First Run Experience
On first run: a demo bank CSV with 50 pre-categorized transactions is visible in the transaction table with deductions highlighted in green. User can immediately browse the demo, see what the PDF export looks like, and upload their own CSV without creating an account. No manual config required: demo data is pre-seeded, Stripe test mode active.
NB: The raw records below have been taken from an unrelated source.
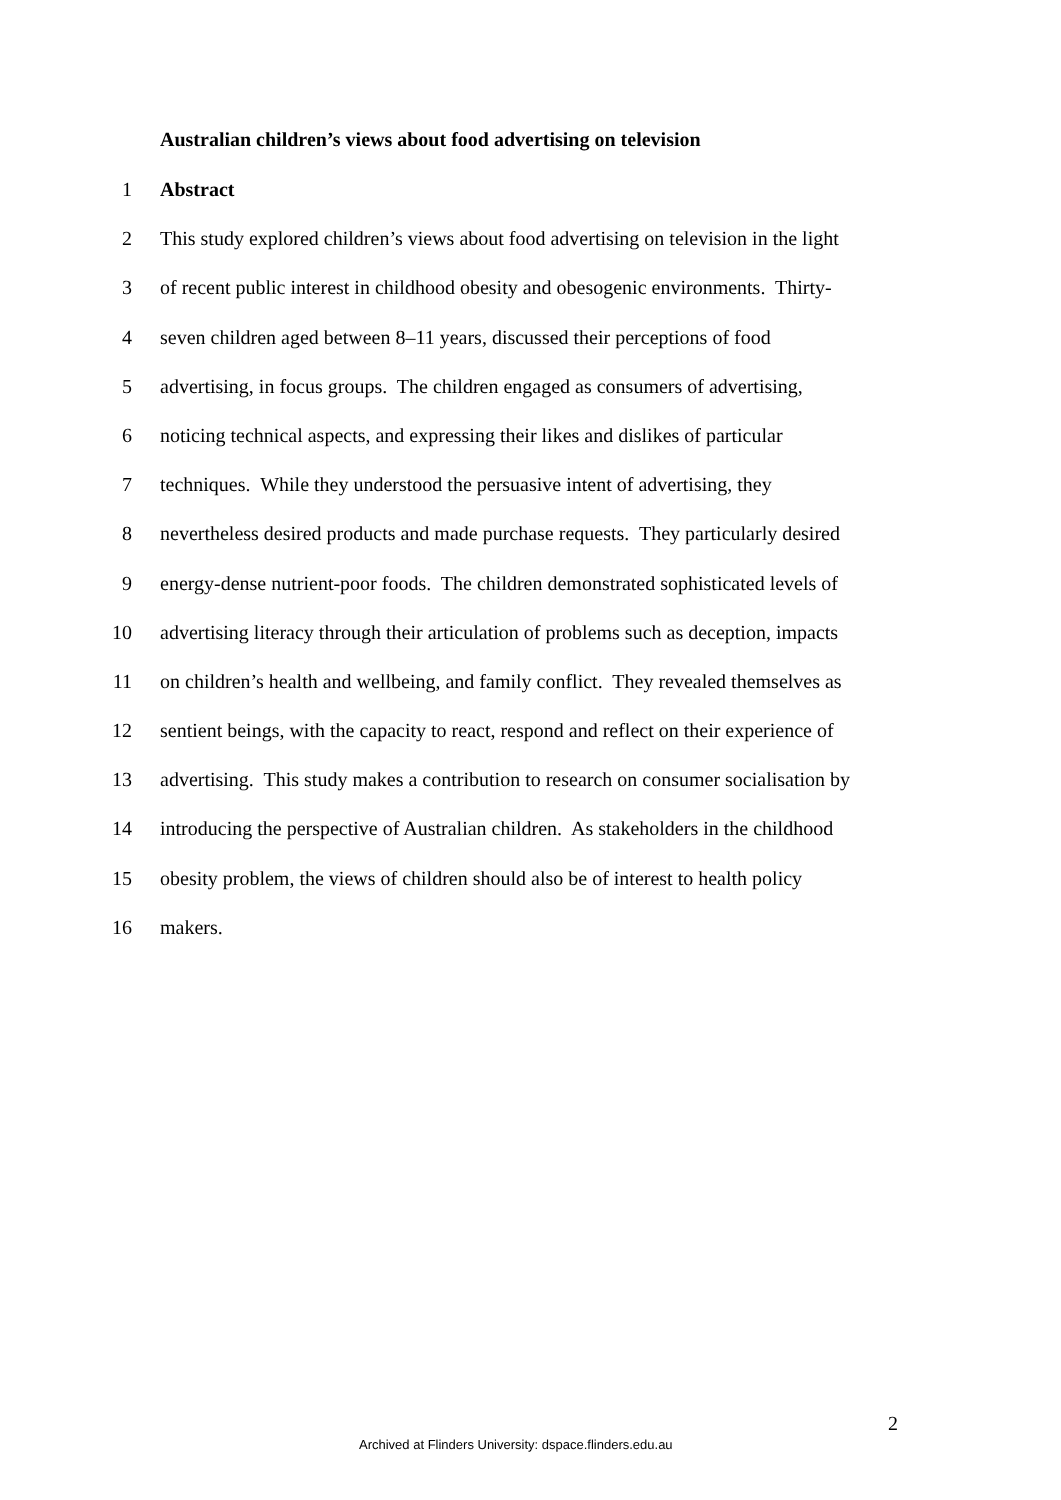Australian children’s views about food advertising on television
1 Abstract
2 This study explored children’s views about food advertising on television in the light
3 of recent public interest in childhood obesity and obesogenic environments. Thirty-
4 seven children aged between 8–11 years, discussed their perceptions of food
5 advertising, in focus groups. The children engaged as consumers of advertising,
6 noticing technical aspects, and expressing their likes and dislikes of particular
7 techniques. While they understood the persuasive intent of advertising, they
8 nevertheless desired products and made purchase requests. They particularly desired
9 energy-dense nutrient-poor foods. The children demonstrated sophisticated levels of
10 advertising literacy through their articulation of problems such as deception, impacts
11 on children’s health and wellbeing, and family conflict. They revealed themselves as
12 sentient beings, with the capacity to react, respond and reflect on their experience of
13 advertising. This study makes a contribution to research on consumer socialisation by
14 introducing the perspective of Australian children. As stakeholders in the childhood
15 obesity problem, the views of children should also be of interest to health policy
16 makers.
2
Archived at Flinders University: dspace.flinders.edu.au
How to build it, step by step
1. Define Zod schema mapping transaction fields to IRS Schedule C line items. 2. Set up Supabase with transactions, tax_years, and users tables with RLS. 3. Build CSV upload endpoint using papaparse to normalize bank export formats. 4. Write lib/claude/categorize.ts that sends batches of 50 transactions to Claude with Schedule C category prompt. 5. Create TransactionTable.tsx with inline category override dropdowns using v0. 6. Build deduction flagging logic that highlights software, hardware, home office, and travel rows. 7. Implement pdf-lib export that formats categorized transactions into a Schedule C summary PDF. 8. Add Stripe one-time $99 checkout that gates the PDF download. 9. Add Resend confirmation email with download link after payment. 10. Deploy to Vercel and upload a real 200-row bank CSV end-to-end without any manual steps.
Generated
June 9, 2026
Model
claude-sonnet-4-6
Disclaimer: Ideas on this site are AI-generated and may contain inaccuracies. Revenue estimates, market demand figures, and financial projections are illustrative assumptions only — not financial advice. Do your own research before making any business or investment decisions. Technology availability, pricing, and market conditions change rapidly; always verify details independently.